One thing the human mind is really good at is taking a small situation and turning it into a major life crisis. We all know what this feels like. Some little thing goes wrong and we find ourselves completely consumed by it. The human mind has this curious tendency to transform pain into suffering.

Maybe you’ve experienced this yourself? Something small comes up, and instead of sitting with these emotions, or an unpleasant experience, you do everything possible to avoid it.

Or maybe it’s something big and you’ve done everything possible to not feel those same feelings again.

Scientists have studied a number of different strategies for working with difficult emotions, including simply trying to resist them. What the research shows is that trying to suppress or avoid unpleasant experiences often has the opposite effect. When we try to force our reactive or stressful thoughts to stop, we end up with even more unwelcome thoughts and emotional distress (Purdon, 1999). Trying to avoid our thoughts and emotions is one of the main barriers to managing emotions in a healthy way, and it puts us at risk for high levels of anxiety and depression.

Dr.
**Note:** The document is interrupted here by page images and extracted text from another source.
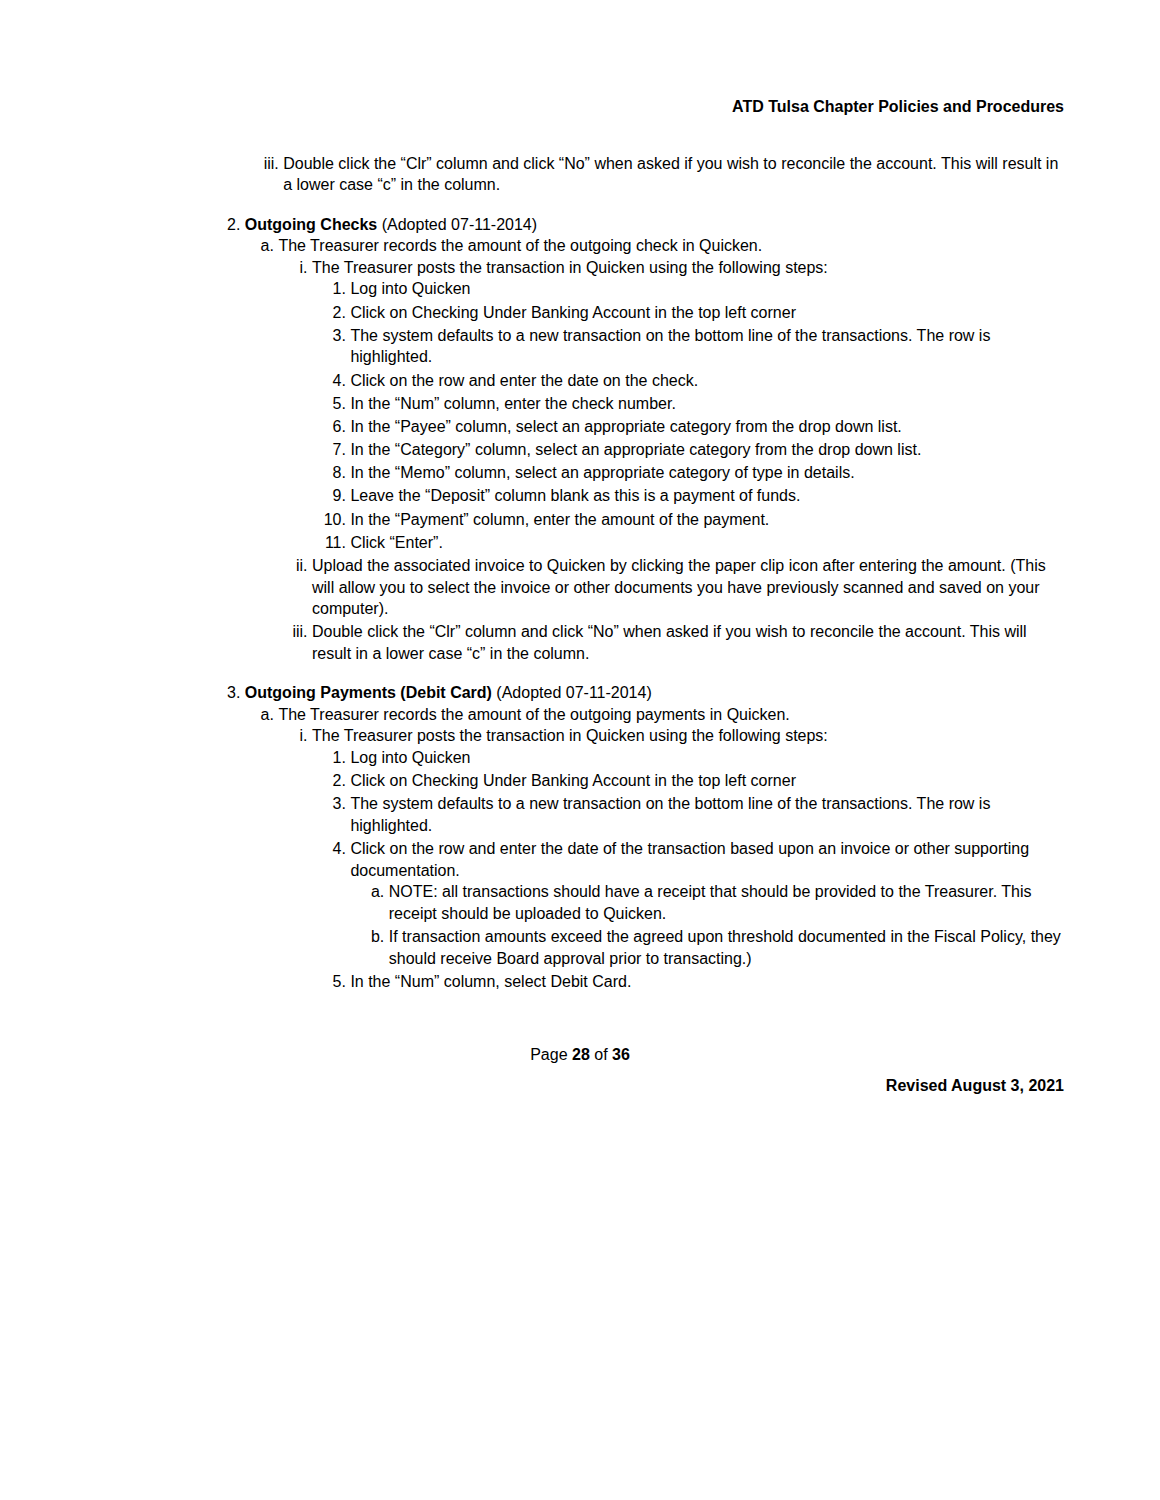ATD Tulsa Chapter Policies and Procedures
Double click the “Clr” column and click “No” when asked if you wish to reconcile the account. This will result in a lower case “c” in the column.
Outgoing Checks (Adopted 07-11-2014)
The Treasurer records the amount of the outgoing check in Quicken.
The Treasurer posts the transaction in Quicken using the following steps:
Log into Quicken
Click on Checking Under Banking Account in the top left corner
The system defaults to a new transaction on the bottom line of the transactions. The row is highlighted.
Click on the row and enter the date on the check.
In the “Num” column, enter the check number.
In the “Payee” column, select an appropriate category from the drop down list.
In the “Category” column, select an appropriate category from the drop down list.
In the “Memo” column, select an appropriate category of type in details.
Leave the “Deposit” column blank as this is a payment of funds.
In the “Payment” column, enter the amount of the payment.
Click “Enter”.
Upload the associated invoice to Quicken by clicking the paper clip icon after entering the amount. (This will allow you to select the invoice or other documents you have previously scanned and saved on your computer).
Double click the “Clr” column and click “No” when asked if you wish to reconcile the account. This will result in a lower case “c” in the column.
Outgoing Payments (Debit Card) (Adopted 07-11-2014)
The Treasurer records the amount of the outgoing payments in Quicken.
The Treasurer posts the transaction in Quicken using the following steps:
Log into Quicken
Click on Checking Under Banking Account in the top left corner
The system defaults to a new transaction on the bottom line of the transactions. The row is highlighted.
Click on the row and enter the date of the transaction based upon an invoice or other supporting documentation.
NOTE: all transactions should have a receipt that should be provided to the Treasurer. This receipt should be uploaded to Quicken.
If transaction amounts exceed the agreed upon threshold documented in the Fiscal Policy, they should receive Board approval prior to transacting.)
In the “Num” column, select Debit Card.
Page 28 of 36
Revised August 3, 2021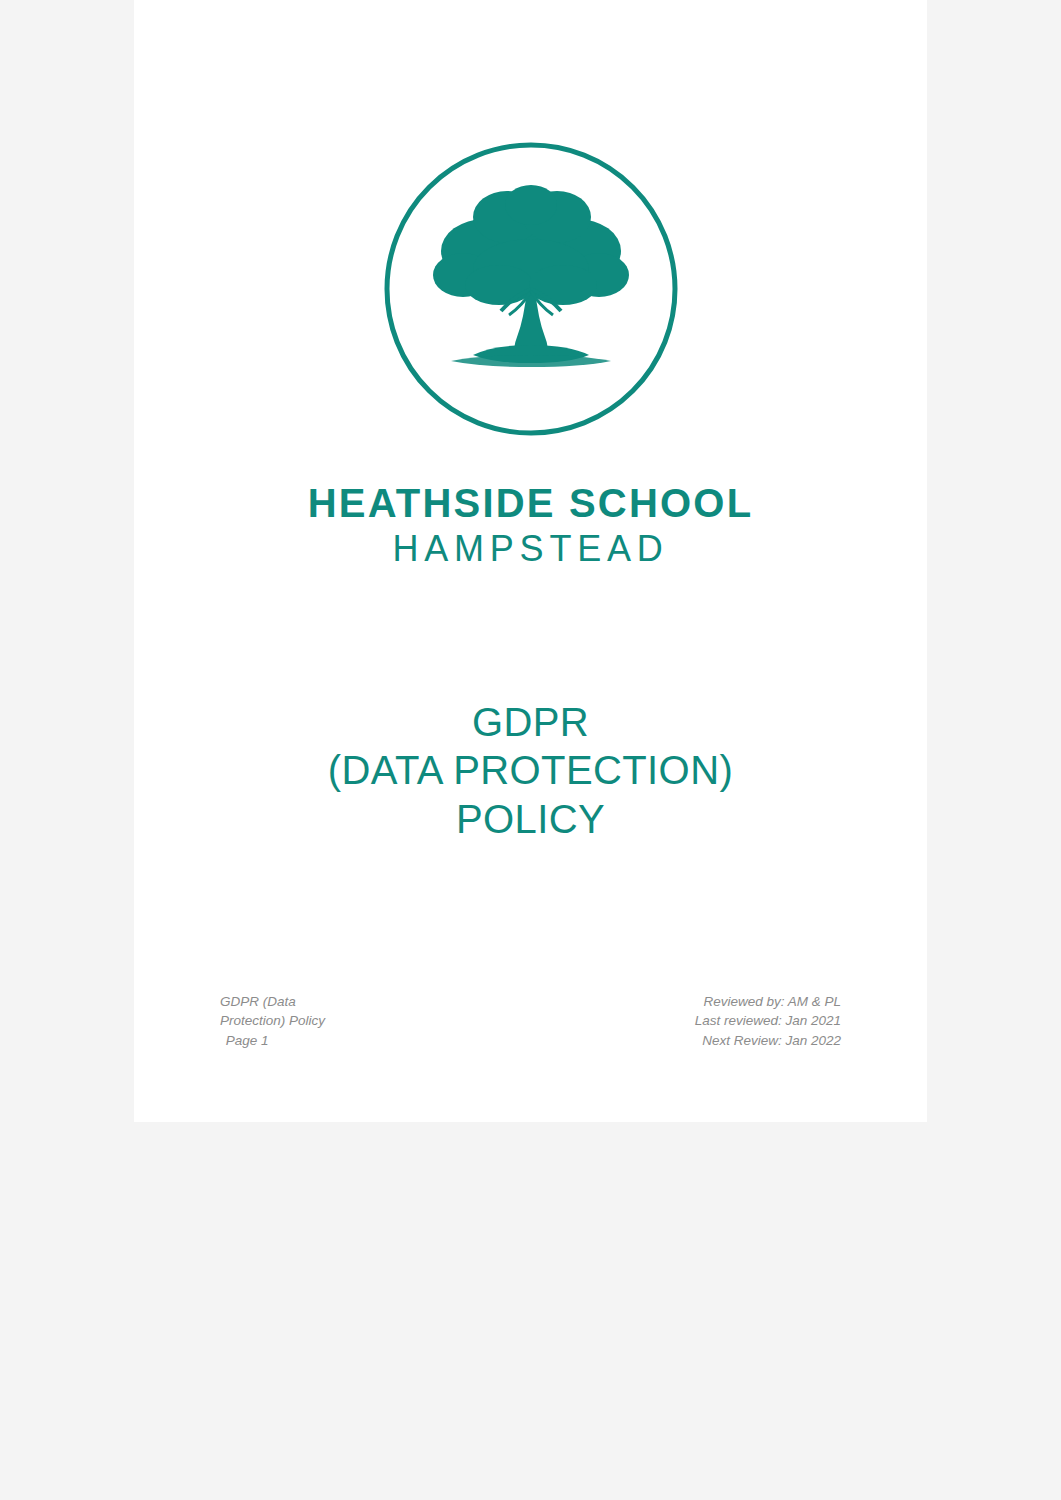HEATHSIDE SCHOOL
HAMPSTEAD
GDPR
(DATA PROTECTION)
POLICY
GDPR (Data
Protection) Policy
Page 1
Reviewed by: AM & PL
Last reviewed: Jan 2021
Next Review: Jan 2022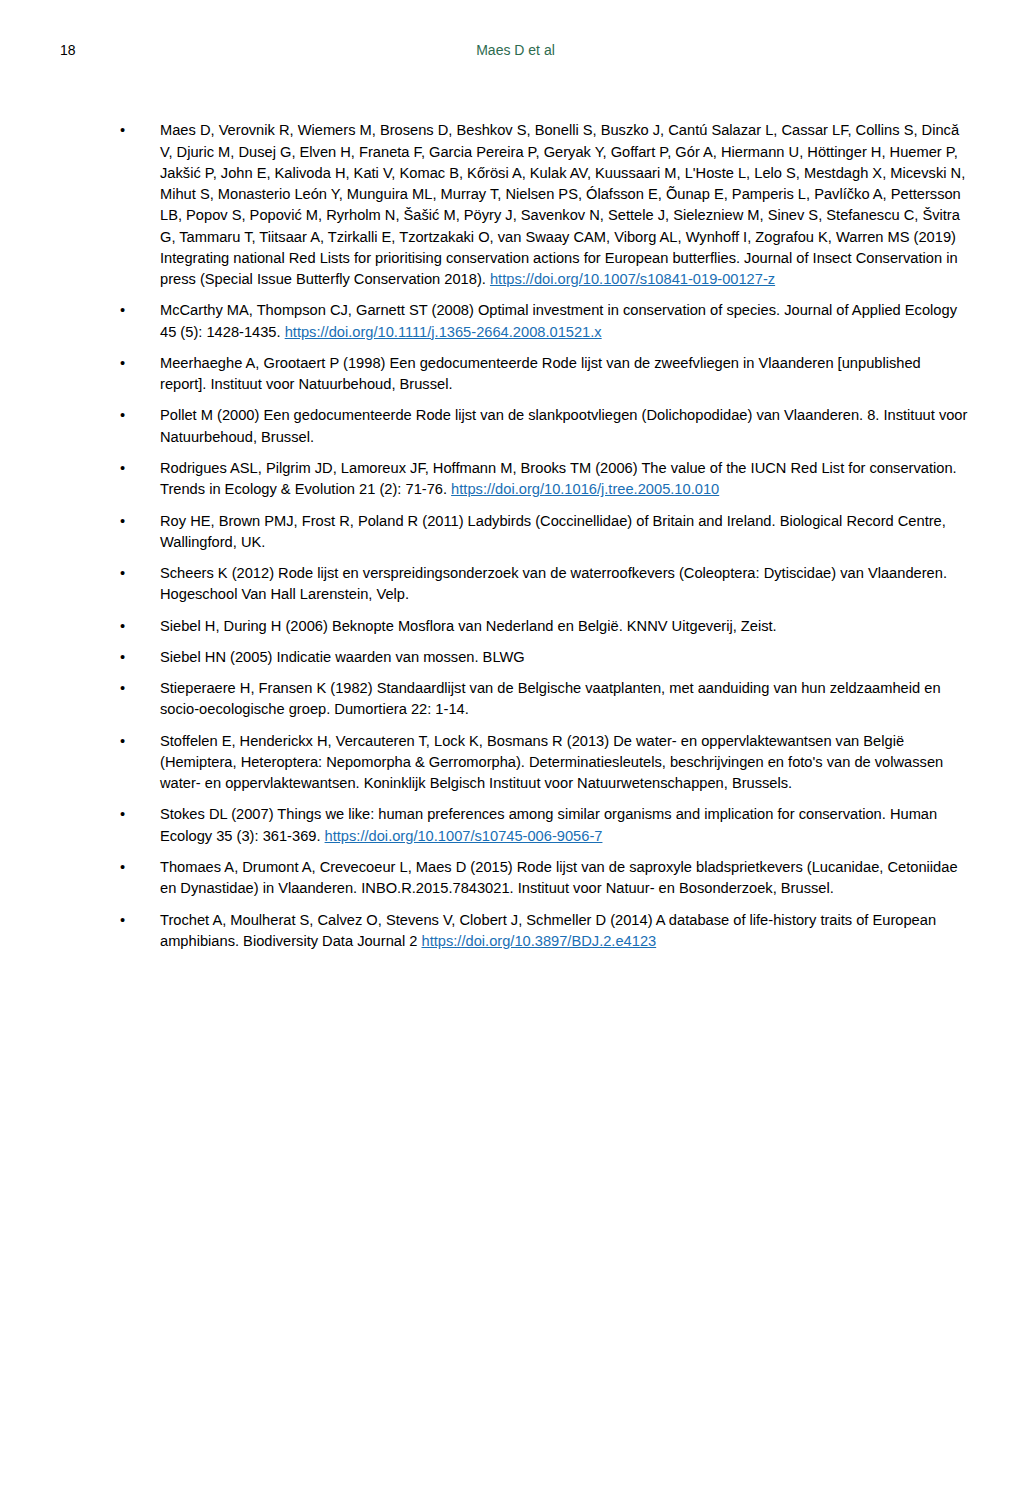18
Maes D et al
Maes D, Verovnik R, Wiemers M, Brosens D, Beshkov S, Bonelli S, Buszko J, Cantú Salazar L, Cassar LF, Collins S, Dincă V, Djuric M, Dusej G, Elven H, Franeta F, Garcia Pereira P, Geryak Y, Goffart P, Gór A, Hiermann U, Höttinger H, Huemer P, Jakšić P, John E, Kalivoda H, Kati V, Komac B, Kőrösi A, Kulak AV, Kuussaari M, L'Hoste L, Lelo S, Mestdagh X, Micevski N, Mihut S, Monasterio León Y, Munguira ML, Murray T, Nielsen PS, Ólafsson E, Õunap E, Pamperis L, Pavlíčko A, Pettersson LB, Popov S, Popović M, Ryrholm N, Šašić M, Pöyry J, Savenkov N, Settele J, Sielezniew M, Sinev S, Stefanescu C, Švitra G, Tammaru T, Tiitsaar A, Tzirkalli E, Tzortzakaki O, van Swaay CAM, Viborg AL, Wynhoff I, Zografou K, Warren MS (2019) Integrating national Red Lists for prioritising conservation actions for European butterflies. Journal of Insect Conservation in press (Special Issue Butterfly Conservation 2018). https://doi.org/10.1007/s10841-019-00127-z
McCarthy MA, Thompson CJ, Garnett ST (2008) Optimal investment in conservation of species. Journal of Applied Ecology 45 (5): 1428-1435. https://doi.org/10.1111/j.1365-2664.2008.01521.x
Meerhaeghe A, Grootaert P (1998) Een gedocumenteerde Rode lijst van de zweefvliegen in Vlaanderen [unpublished report]. Instituut voor Natuurbehoud, Brussel.
Pollet M (2000) Een gedocumenteerde Rode lijst van de slankpootvliegen (Dolichopodidae) van Vlaanderen. 8. Instituut voor Natuurbehoud, Brussel.
Rodrigues ASL, Pilgrim JD, Lamoreux JF, Hoffmann M, Brooks TM (2006) The value of the IUCN Red List for conservation. Trends in Ecology & Evolution 21 (2): 71-76. https://doi.org/10.1016/j.tree.2005.10.010
Roy HE, Brown PMJ, Frost R, Poland R (2011) Ladybirds (Coccinellidae) of Britain and Ireland. Biological Record Centre, Wallingford, UK.
Scheers K (2012) Rode lijst en verspreidingsonderzoek van de waterroofkevers (Coleoptera: Dytiscidae) van Vlaanderen. Hogeschool Van Hall Larenstein, Velp.
Siebel H, During H (2006) Beknopte Mosflora van Nederland en België. KNNV Uitgeverij, Zeist.
Siebel HN (2005) Indicatie waarden van mossen. BLWG
Stieperaere H, Fransen K (1982) Standaardlijst van de Belgische vaatplanten, met aanduiding van hun zeldzaamheid en socio-oecologische groep. Dumortiera 22: 1-14.
Stoffelen E, Henderickx H, Vercauteren T, Lock K, Bosmans R (2013) De water- en oppervlaktewantsen van België (Hemiptera, Heteroptera: Nepomorpha & Gerromorpha). Determinatiesleutels, beschrijvingen en foto's van de volwassen water- en oppervlaktewantsen. Koninklijk Belgisch Instituut voor Natuurwetenschappen, Brussels.
Stokes DL (2007) Things we like: human preferences among similar organisms and implication for conservation. Human Ecology 35 (3): 361-369. https://doi.org/10.1007/s10745-006-9056-7
Thomaes A, Drumont A, Crevecoeur L, Maes D (2015) Rode lijst van de saproxyle bladsprietkevers (Lucanidae, Cetoniidae en Dynastidae) in Vlaanderen. INBO.R.2015.7843021. Instituut voor Natuur- en Bosonderzoek, Brussel.
Trochet A, Moulherat S, Calvez O, Stevens V, Clobert J, Schmeller D (2014) A database of life-history traits of European amphibians. Biodiversity Data Journal 2 https://doi.org/10.3897/BDJ.2.e4123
Christy Wilson-Mendenhall, Associate Scientist, Center for Healthy Minds & Scientific Lead, Healthy Minds Program, Healthy Minds Innovations
For this week’s Tuesday Tip, let’s try and recognize, and not resist suffering.
  • Step 1: Think about the big challenges or minor frustrations you’re facing right now. (You can get in this mindset with this 10 minute seated meditation, Thoughts Don’t Define Us.)
  • Step 2: Identify where you may be resisting these challenges, or trying to avoid suffering. 

  • Step 3: Recognize this suffering and, if you’re feeling ready, begin to process and experience these emotions. (This does not mean that you go immediately to problem-solving mode, instead, just get curious about these emotions.) 

  • Step 4: Give yourself time, space, and compassion during this process.

What the research tells us is that instead of resisting discomfort, it’s better to learn to accept it and process it. If  you can accept these challenging situations and face them head on, you can save yourself weeks, months, or even years of suffering.

This is precisely where meditation can help. This practice isn’t going to make all the pain and discomfort of being human go away. 

But it can help you move on. And the first step is recognizing, not resisting.